* Task details *
Copy out the listing below, swapping each "firefighter in red jacket" for "rescuer in red jacket" and changing nothing else. Leave the pictures out of your answer.

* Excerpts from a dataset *
^^^^^^^^

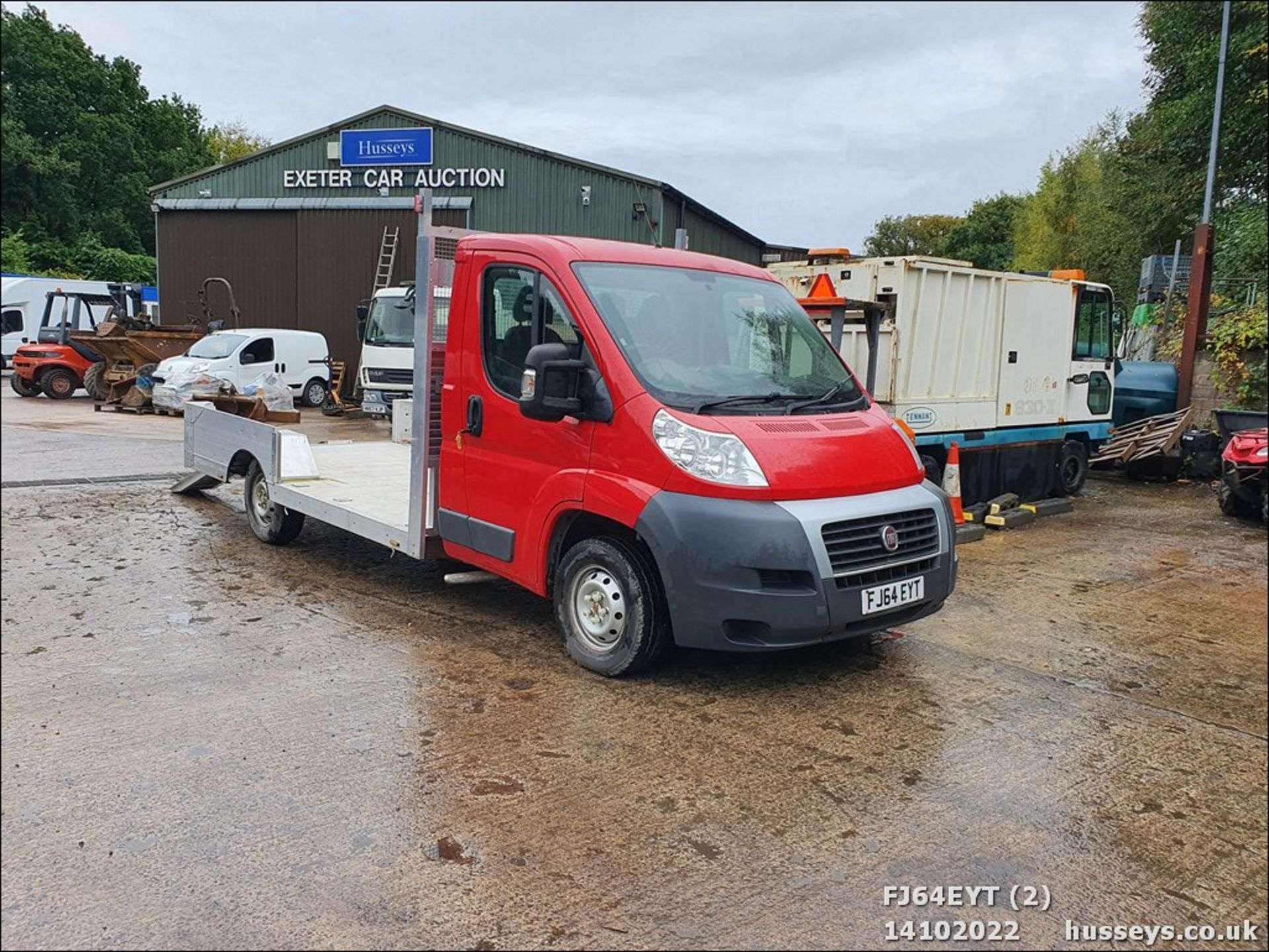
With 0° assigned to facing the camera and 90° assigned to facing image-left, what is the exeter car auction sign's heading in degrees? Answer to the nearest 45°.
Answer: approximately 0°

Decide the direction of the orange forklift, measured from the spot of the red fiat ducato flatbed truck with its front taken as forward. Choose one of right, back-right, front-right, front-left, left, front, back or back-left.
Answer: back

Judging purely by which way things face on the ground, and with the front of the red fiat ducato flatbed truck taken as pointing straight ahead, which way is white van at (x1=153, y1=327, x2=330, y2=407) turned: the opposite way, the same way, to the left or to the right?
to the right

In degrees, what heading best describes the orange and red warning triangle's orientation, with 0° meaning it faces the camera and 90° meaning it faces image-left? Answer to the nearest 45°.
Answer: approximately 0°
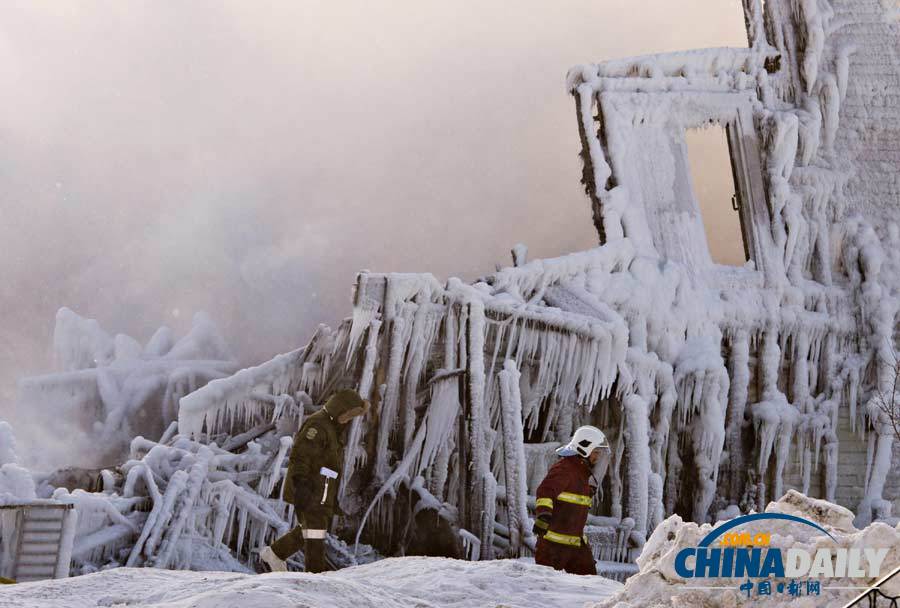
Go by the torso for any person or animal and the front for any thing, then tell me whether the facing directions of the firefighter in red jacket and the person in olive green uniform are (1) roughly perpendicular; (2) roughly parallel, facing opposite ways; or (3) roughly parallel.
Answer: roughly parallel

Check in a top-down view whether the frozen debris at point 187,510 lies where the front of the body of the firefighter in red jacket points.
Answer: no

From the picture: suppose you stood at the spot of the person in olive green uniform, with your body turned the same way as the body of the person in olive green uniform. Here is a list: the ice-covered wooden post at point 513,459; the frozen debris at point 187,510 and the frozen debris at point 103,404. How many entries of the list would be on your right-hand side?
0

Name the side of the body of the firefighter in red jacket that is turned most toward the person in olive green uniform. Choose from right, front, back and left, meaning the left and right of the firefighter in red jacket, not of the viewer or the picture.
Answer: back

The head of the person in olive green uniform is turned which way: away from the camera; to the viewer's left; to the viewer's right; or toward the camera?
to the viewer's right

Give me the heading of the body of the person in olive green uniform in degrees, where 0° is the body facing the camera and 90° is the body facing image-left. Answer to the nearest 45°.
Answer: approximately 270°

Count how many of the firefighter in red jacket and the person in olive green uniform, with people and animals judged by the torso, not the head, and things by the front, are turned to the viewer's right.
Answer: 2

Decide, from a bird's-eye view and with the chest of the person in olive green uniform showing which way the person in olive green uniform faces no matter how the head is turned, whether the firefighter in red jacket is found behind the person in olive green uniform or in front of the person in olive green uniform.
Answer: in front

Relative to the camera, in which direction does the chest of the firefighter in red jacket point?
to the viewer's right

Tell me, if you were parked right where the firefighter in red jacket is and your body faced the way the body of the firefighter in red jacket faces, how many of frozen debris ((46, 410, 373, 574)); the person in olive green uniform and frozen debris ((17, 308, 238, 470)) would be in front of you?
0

^^^^^^^^

* Exercise solution *
With 0° assigned to facing the camera and 90° assigned to facing image-left, what is the exeter car auction sign's heading in degrees? Answer to the nearest 45°.
Answer: approximately 0°

Decide the direction of the orange forklift, measured from the spot of the red fiat ducato flatbed truck with its front taken as forward. Choose one of right, back-right, front-right, front-left, left, front, back or back-left.
Answer: back

Judging purely by which way things face on the ground, and with the front of the red fiat ducato flatbed truck taken as pointing straight ahead, which way is white van at (x1=153, y1=327, x2=330, y2=407) turned: the opposite way, the same way, to the left or to the right?
to the right

In degrees, what heading best describes the orange and red warning triangle's orientation, with 0° meaning it faces the camera and 90° meaning it faces image-left? Answer to the nearest 45°.
Answer: approximately 0°
Go by the torso for any person or animal and the front for any thing, then tell me whether the facing directions of the rescuer in red jacket and the person in olive green uniform are (1) roughly perpendicular; (2) roughly parallel, facing opposite ways; or (3) roughly parallel.
Answer: roughly parallel

Check in a top-down view whether the frozen debris at point 187,510 lies where the front of the body of the rescuer in red jacket points.
Answer: no

From the picture: suppose you stood at the spot of the person in olive green uniform, with your body turned the same way as the body of the person in olive green uniform. Here is a list: the ice-covered wooden post at point 513,459; the frozen debris at point 187,510 and the frozen debris at point 103,404. How many entries of the list would be on your right-hand side?
0

Name the side of the body of the rescuer in red jacket that is turned most toward the person in olive green uniform. Choose from right, front, back and left, meaning the left and right of the rescuer in red jacket, not of the viewer or the picture.
Answer: back

The head of the person in olive green uniform is turned which way: away from the camera; to the viewer's left; to the viewer's right; or toward the camera?
to the viewer's right

Give me the heading of the body of the person in olive green uniform in degrees, where 0° is the body facing the camera and 90° is the body facing image-left. Answer to the nearest 45°.
Answer: approximately 270°

Count how many of the rescuer in red jacket and the person in olive green uniform, with people and animals judged by the torso, not the head, and things by the front, are turned to the viewer's right.
Answer: 2

Decide, from a bird's-eye view and with the chest of the person in olive green uniform showing which way the person in olive green uniform faces no matter how the head is turned, whether the rescuer in red jacket is found behind the person in olive green uniform or in front of the person in olive green uniform.
Answer: in front

Relative to the camera, in which direction does the chest of the rescuer in red jacket point?
to the viewer's right

Tell me, if you were parked right where the rescuer in red jacket is and your body faced the way the body of the rescuer in red jacket faces, how many of frozen debris ((46, 410, 373, 574)); the person in olive green uniform and frozen debris ((17, 308, 238, 470)) would be in front of you?
0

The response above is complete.